_Texto proporcionado_
┄┄┄┄┄┄┄┄┄┄┄┄┄┄┄┄┄┄┄┄

3.- Rechazo absoluto del ardor localista y, en general, el conocido como ‘síndrome de querer extraer el tímpano arañándose la oreja con la uña del dedo chico’. Esto suele darse entre hijos criados en hogares en los que el efecto número 1 era constante en los progenitores. Lo sabes bien: si tienes descendencia, lo más probable es que acabe odiando exáctamente todo lo que te gusta a tí y abrazando todo lo que te da repelús. Por eso no tengo hijos. Estoy seguro que no sólo heredaría mis problemas intestinales sino, lo que es peor, sería fan de Muchachito Bombo Infierno, de Angelopoulos y que se haría gallolas con porno hindú. Seguro que sería una especie de Bizarro Paco Fox con perilla, como el Spock alternativo.

Yo pertenezco a una también usual mezcla del segundo y tercer punto. En algún momento de mi primera adolescencia, justo entre las pajas, escuchar a Battiato, las pajas, el Spectrum y las pajas empecé a escuchar música celta. Yo creía que porque me recordaba a El Señor de los Anillos (¡qué coño, no nos hagamos los cultos!: ¡era a la Dragonlance!). Pero sospecho que en realidad era por oponerme brutalmente a las casetes de Romero San Juan con las que me torturaba mi padre. O a la música de carnaval de Cádiz, una opción estética que se basa a menudo en ese maravilloso instrumento llamado kazoo y que yo conozco cariñosamente como trompetilla porculera de chirigota.

┄┄┄┄┄┄┄┄┄┄┄┄┄┄┄┄┄┄┄┄

_Material proporcionado_
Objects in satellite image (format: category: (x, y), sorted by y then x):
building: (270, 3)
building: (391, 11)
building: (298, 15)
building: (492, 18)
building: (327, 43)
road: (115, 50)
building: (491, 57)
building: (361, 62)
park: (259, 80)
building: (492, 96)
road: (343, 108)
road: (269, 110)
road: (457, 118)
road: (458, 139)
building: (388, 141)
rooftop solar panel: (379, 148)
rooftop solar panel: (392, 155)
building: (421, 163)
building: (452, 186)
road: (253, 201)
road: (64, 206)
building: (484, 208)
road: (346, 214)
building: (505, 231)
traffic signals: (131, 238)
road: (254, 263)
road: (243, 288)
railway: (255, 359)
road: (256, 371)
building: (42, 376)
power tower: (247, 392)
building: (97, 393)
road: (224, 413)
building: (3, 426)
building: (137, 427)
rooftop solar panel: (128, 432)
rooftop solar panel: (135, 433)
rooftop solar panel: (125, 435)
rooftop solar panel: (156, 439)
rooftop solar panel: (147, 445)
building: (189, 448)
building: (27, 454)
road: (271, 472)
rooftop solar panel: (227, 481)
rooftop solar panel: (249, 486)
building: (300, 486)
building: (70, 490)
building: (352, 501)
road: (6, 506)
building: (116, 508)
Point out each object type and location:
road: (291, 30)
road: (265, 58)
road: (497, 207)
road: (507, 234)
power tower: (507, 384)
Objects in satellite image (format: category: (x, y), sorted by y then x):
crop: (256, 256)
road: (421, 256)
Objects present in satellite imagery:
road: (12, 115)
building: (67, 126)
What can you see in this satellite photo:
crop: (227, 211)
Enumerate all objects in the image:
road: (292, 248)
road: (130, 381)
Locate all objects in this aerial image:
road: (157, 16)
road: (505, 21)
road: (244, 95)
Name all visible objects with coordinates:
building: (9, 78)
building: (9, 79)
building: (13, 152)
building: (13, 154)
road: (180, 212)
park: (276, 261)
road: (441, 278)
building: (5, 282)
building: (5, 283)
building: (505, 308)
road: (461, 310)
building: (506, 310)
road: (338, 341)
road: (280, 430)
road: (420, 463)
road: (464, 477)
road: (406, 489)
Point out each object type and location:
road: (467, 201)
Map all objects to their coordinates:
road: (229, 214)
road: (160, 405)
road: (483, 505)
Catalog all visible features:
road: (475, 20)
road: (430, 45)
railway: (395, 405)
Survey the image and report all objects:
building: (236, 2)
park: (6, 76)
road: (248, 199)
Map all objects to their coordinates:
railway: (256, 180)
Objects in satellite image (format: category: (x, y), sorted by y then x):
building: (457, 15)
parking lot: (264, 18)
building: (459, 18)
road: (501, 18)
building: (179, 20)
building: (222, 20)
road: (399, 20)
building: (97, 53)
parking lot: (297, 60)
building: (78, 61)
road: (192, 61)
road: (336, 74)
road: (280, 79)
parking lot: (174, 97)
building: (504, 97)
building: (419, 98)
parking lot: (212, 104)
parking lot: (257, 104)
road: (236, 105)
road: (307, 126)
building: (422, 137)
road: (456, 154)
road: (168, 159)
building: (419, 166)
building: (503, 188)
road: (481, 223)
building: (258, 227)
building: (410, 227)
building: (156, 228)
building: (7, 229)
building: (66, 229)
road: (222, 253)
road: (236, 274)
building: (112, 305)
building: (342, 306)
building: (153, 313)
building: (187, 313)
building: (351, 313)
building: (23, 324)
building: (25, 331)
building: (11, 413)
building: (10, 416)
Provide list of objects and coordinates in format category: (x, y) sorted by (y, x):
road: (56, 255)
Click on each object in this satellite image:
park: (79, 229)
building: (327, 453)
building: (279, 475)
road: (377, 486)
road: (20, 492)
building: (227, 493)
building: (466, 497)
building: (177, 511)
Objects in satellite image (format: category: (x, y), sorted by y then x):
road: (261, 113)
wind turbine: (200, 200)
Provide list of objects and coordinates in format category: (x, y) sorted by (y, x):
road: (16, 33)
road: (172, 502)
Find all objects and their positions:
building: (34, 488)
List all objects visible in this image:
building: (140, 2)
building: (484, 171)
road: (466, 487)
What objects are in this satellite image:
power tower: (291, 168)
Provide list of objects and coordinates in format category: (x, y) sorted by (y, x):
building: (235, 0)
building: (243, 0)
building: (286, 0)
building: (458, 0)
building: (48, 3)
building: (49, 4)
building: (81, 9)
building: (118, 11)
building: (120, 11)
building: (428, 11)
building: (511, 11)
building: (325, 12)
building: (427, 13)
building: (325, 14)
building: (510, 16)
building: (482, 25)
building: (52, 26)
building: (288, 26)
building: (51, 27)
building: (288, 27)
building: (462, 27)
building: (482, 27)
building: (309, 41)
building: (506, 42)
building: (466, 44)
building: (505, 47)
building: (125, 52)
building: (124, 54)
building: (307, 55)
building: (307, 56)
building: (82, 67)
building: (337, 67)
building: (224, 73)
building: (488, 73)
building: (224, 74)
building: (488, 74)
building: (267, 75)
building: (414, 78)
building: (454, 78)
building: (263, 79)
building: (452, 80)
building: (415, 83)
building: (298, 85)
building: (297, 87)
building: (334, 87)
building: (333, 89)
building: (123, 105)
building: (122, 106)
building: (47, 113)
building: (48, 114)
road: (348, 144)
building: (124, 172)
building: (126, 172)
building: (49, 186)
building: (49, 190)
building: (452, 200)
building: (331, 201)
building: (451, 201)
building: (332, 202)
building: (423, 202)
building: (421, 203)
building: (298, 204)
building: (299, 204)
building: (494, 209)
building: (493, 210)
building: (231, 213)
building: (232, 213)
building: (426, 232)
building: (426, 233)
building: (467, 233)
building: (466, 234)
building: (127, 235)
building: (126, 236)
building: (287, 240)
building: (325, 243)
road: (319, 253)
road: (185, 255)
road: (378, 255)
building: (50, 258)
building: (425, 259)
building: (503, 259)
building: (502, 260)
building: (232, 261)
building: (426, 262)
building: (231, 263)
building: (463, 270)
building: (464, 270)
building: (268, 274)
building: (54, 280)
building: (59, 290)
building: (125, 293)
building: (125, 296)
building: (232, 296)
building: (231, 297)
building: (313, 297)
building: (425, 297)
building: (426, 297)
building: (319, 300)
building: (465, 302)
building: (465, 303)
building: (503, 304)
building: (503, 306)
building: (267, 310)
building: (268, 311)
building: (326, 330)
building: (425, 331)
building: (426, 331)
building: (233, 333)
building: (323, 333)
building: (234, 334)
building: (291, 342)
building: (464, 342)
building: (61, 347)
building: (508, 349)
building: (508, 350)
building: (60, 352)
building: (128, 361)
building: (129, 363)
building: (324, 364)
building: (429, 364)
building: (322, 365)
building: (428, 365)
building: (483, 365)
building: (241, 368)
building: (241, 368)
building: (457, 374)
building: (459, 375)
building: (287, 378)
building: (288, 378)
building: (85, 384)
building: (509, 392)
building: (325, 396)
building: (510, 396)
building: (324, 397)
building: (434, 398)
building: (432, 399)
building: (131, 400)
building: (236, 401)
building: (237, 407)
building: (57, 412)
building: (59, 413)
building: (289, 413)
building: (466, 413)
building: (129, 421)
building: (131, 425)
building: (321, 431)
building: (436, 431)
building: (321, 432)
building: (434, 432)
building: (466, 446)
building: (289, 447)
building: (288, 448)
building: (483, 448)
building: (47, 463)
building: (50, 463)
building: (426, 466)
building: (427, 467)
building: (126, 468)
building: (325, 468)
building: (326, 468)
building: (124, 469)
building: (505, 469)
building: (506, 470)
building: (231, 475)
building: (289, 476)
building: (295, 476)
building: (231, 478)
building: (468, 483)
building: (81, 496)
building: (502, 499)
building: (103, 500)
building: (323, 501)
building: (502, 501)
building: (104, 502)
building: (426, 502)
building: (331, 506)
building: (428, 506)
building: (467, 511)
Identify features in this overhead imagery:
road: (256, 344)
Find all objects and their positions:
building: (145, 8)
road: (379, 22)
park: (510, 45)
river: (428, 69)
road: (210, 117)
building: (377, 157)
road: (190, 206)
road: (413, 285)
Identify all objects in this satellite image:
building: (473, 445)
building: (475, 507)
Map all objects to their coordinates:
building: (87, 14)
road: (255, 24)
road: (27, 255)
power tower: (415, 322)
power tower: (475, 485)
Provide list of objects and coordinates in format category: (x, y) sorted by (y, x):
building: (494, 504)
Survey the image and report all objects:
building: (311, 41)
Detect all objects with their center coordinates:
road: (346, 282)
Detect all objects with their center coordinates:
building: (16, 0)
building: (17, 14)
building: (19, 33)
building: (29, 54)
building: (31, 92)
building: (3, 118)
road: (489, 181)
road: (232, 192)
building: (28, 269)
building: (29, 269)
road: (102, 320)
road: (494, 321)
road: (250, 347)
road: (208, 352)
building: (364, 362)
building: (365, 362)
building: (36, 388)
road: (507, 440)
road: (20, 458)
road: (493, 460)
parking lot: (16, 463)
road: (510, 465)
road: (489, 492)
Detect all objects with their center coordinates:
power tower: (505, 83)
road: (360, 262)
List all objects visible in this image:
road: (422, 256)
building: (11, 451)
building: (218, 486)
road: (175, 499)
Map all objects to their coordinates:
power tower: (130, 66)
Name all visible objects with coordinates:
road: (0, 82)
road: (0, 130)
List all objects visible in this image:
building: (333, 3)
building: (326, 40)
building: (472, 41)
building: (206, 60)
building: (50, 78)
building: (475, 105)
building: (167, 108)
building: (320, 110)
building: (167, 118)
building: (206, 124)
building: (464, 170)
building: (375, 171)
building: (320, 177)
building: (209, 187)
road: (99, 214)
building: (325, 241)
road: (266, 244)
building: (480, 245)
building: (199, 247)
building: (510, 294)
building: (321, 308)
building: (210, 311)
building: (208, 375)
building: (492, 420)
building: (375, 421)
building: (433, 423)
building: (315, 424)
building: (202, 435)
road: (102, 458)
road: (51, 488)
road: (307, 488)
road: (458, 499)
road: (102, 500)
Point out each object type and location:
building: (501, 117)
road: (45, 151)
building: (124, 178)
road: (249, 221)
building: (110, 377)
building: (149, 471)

┄┄┄┄┄┄┄┄┄┄┄┄┄┄┄┄┄┄┄┄

_Consigna 1_
Responde a estas preguntas con datos del texto proporcionado:
(a) ¿Con qué personaje alternativo se compara al hipotético hijo con perilla?
(b) ¿Qué música empezó a escuchar quien escribe en su primera adolescencia?
(c) ¿En qué instrumento se basa a menudo la música de carnaval de Cádiz?
_Consigna 2_
Indica si cada afirmación concuerda con el texto proporcionado. Responde sí o no y cita las palabras del texto que lo deciden.
(a) Quien escribe tiene hijos.
(b) La música de carnaval de Cádiz se basa a menudo en el kazoo.
(c) Las casetes de Romero San Juan eran de la madre de quien escribe.
El material no guarda ninguna relación con el texto proporcionado.

_Solución desarrollada 1_
(a) Con el Spock alternativo.
(b) Música celta.
(c) En el kazoo.

_Solución desarrollada 2_
(a) No: "Por eso no tengo hijos."
(b) Sí: "una opción estética que se basa a menudo en ese maravilloso instrumento llamado kazoo"
(c) No: "las casetes de Romero San Juan con las que me torturaba mi padre"